Referring physicians have embraced remote access to radiology images and reports, but these technologies have slashed facetime with radiologists. The resulting clipped communications are not ideal for the cause of patient-centric collaboration.
What can be learned by observing habits and attitudes around whether or not to make “the long trek” from referring providers’ work areas to the radiology reading room?
To answer that question, Esther Udoji, MD, of the University of Chicago, and colleagues surveyed staff physicians within the pediatric institute of a large academic medical center.
Almost a third of the recipients responded (93 of 320) to the multiple-choice questionnaire, and the bulk of those, 58 percent, had more than 10 years of practice experience.
Some 30 percent indicated they never visit the reading room, while 3 percent visit one or two times per day and 7 percent visit one or two times per week.
The remaining 60 percent split almost evenly among visits one or two times per month, one or two times per six-month period and one or two times per year.
The authors found that reading-room visit rates were not affected by specialty, years of experience or confidence in interpreting results/formulating care plans.
Respondents could check off more than one reason on why they did not visit the reading room when such was the case.
The most common reasons were distance (40 percent) and insufficient time (27 percent)—“common themes in the current health care climate,” they authors noted.
Other interesting findings included:
- 41 percent of survey respondents said they are content discussing a case with any available radiologist within the group.
- 32 percent prefer to discuss a case with the radiologist who interpreted the study.
- 26 percent favor collaboration with a particular radiologist in whom they have confidence regardless of whether he or she interpreted the study.
Meanwhile, 28 percent identified expertise in their area of work as a key factor in choosing to work with specific radiologists, and 20 percent credited “established rapport” for spurring that decision.
Also identified as key were availability and responsiveness (13 percent) and important prior contributions (13 percent).

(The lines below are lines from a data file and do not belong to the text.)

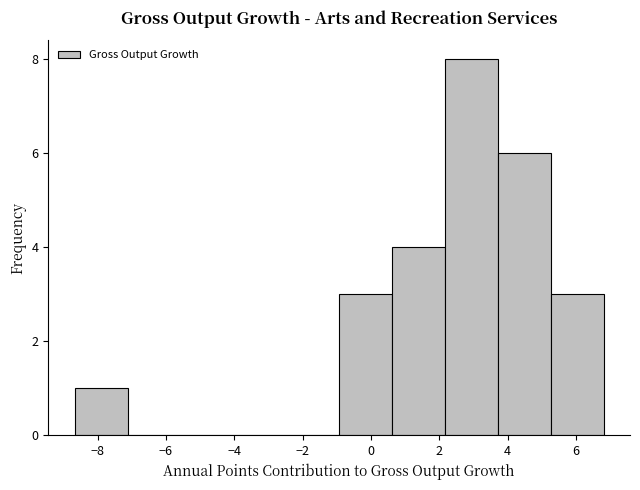

Over which range of the x-axis is the bar tallest?

2.2 to 3.8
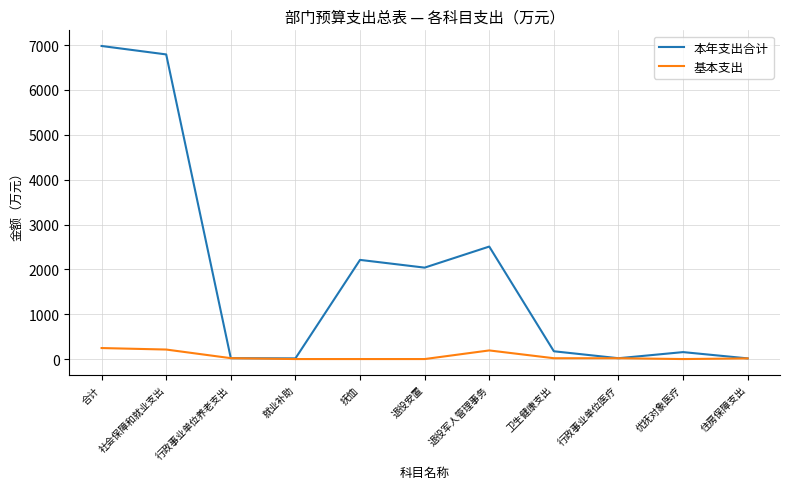

Which category has the highest value across all series?

合计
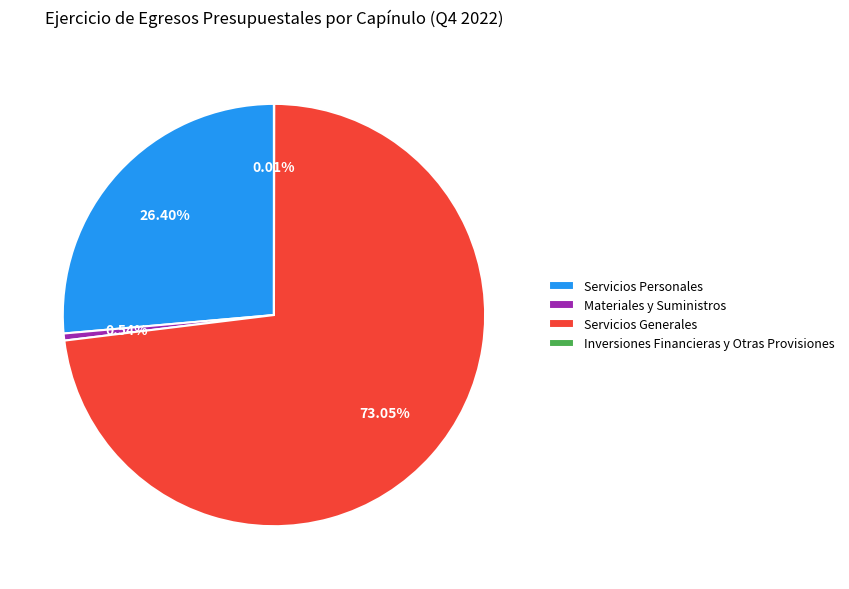

Which has a higher value, Materiales y Suministros or Servicios Generales?

Servicios Generales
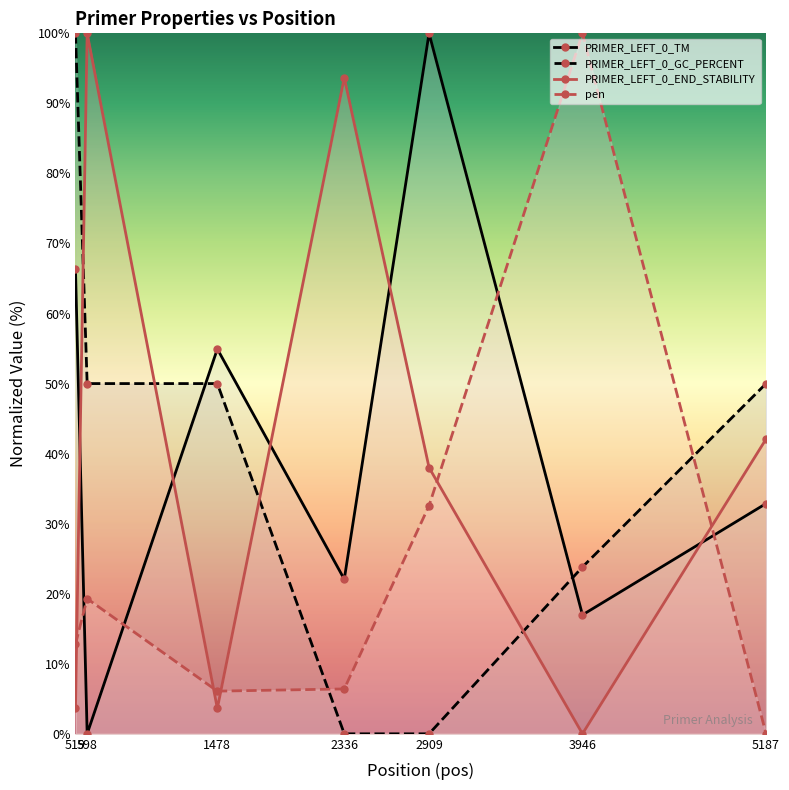

Between 519 and 598, which series saw the biggest shift?

PRIMER_LEFT_0_END_STABILITY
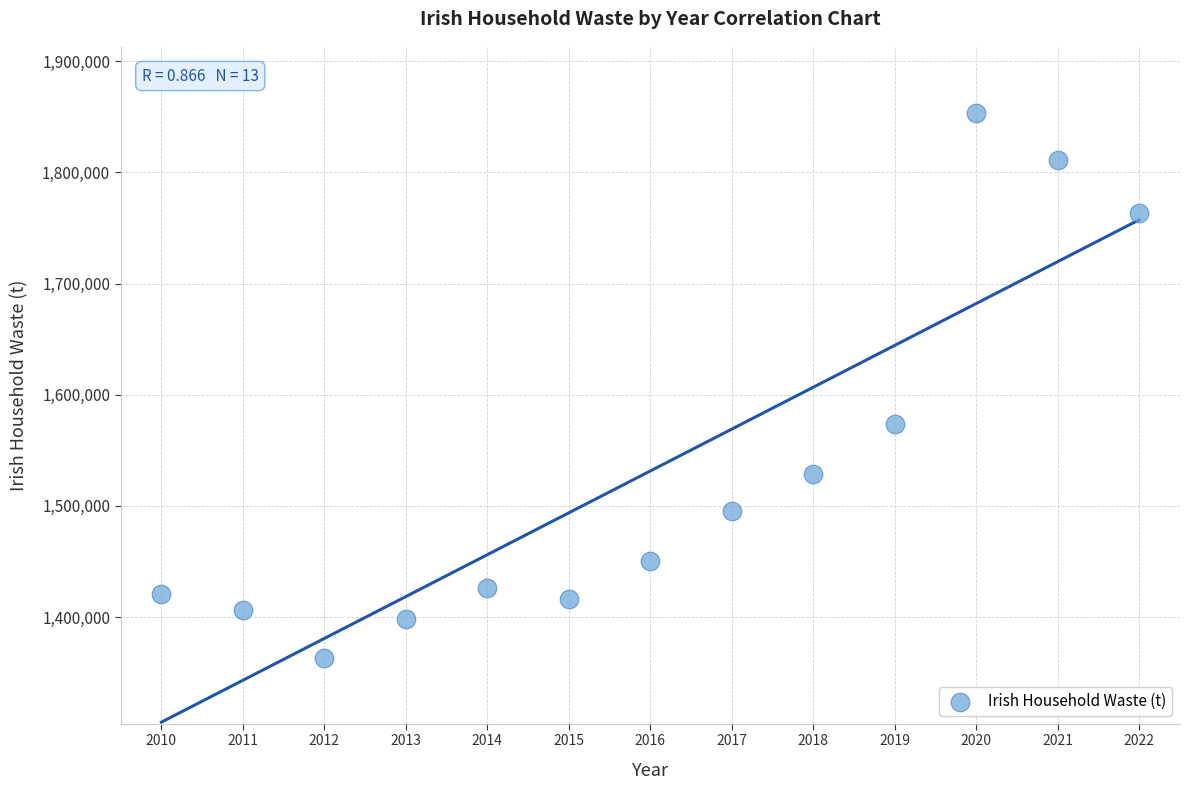

What Y value in the scatter plot is closest to 1608298?

1573348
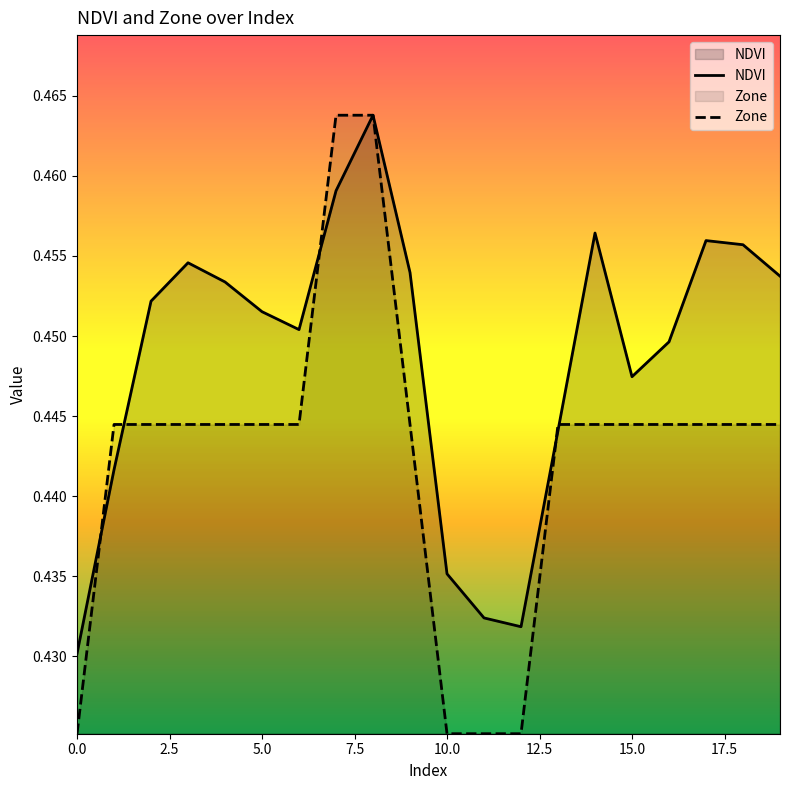

In NDVI, how many points are lower than both neighbors (excluding endpoints)?

3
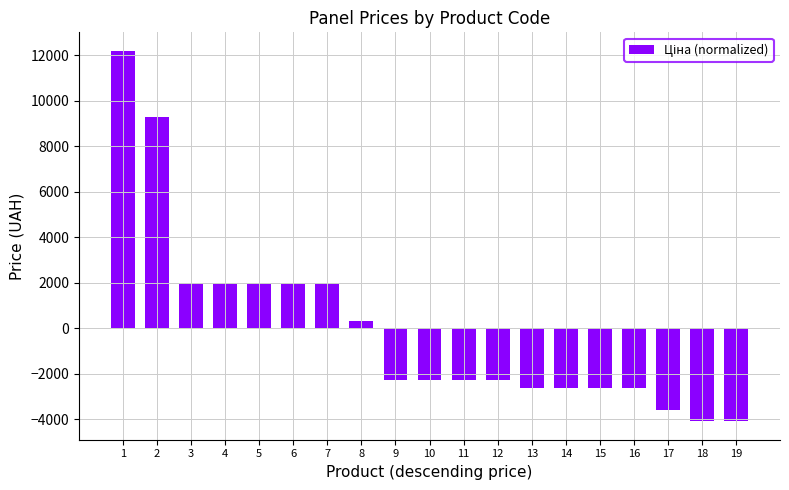

True or false: the data shows -2626.4 at 14.

True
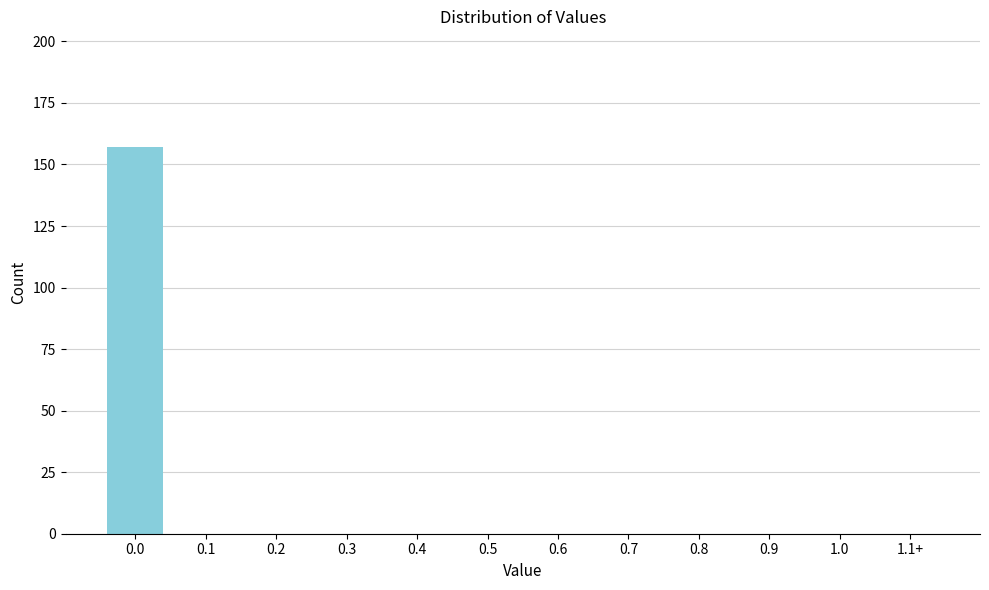

Reading left to right, list all the values displayed in this chart.

0.0=157	0.1=0	0.2=0	0.3=0	0.4=0	0.5=0	0.6=0	0.7=0	0.8=0	0.9=0	1.0=0	1.1+=0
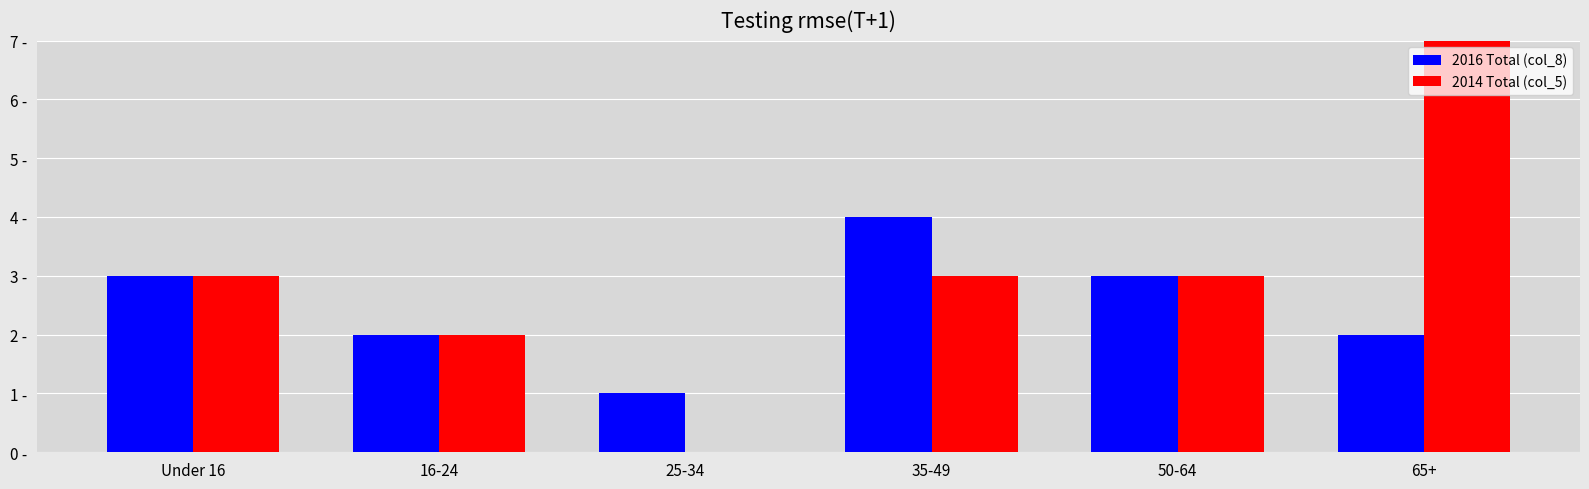

Count the 2014 Total (col_5) values in the range 2 to 3.

4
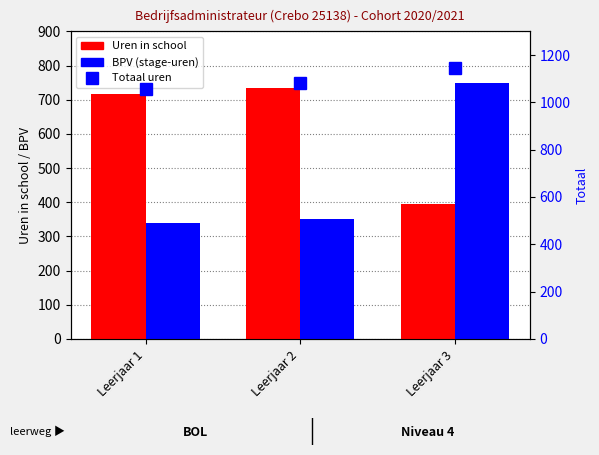

Where is Uren in school nearest to the value 564?

Leerjaar 1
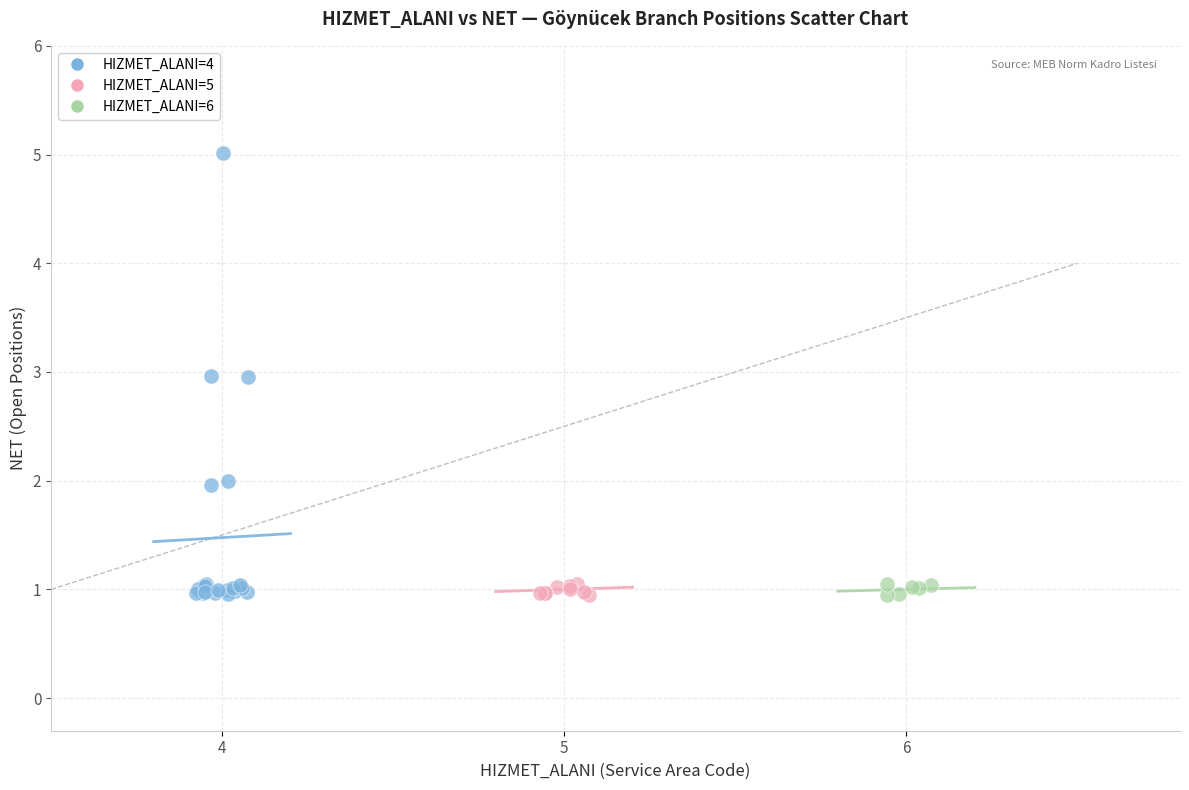

Which series reaches the maximum Y coordinate?

HIZMET_ALANI=4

“Because healthcare metrics are increasingly being measured by value and outcomes, it is in the best interest of radiologists to develop and foster relationships with referring clinicians that will encourage the clinicians to consult with radiology no matter the venue,” the authors write in their study discussion. “Radiologists should have an open-door policy and multifaceted communication mechanisms, welcoming referring providers and soliciting their feedback.”
They stress that concisely addressing clinical questions in face-to-face interactions can add real value to patient care.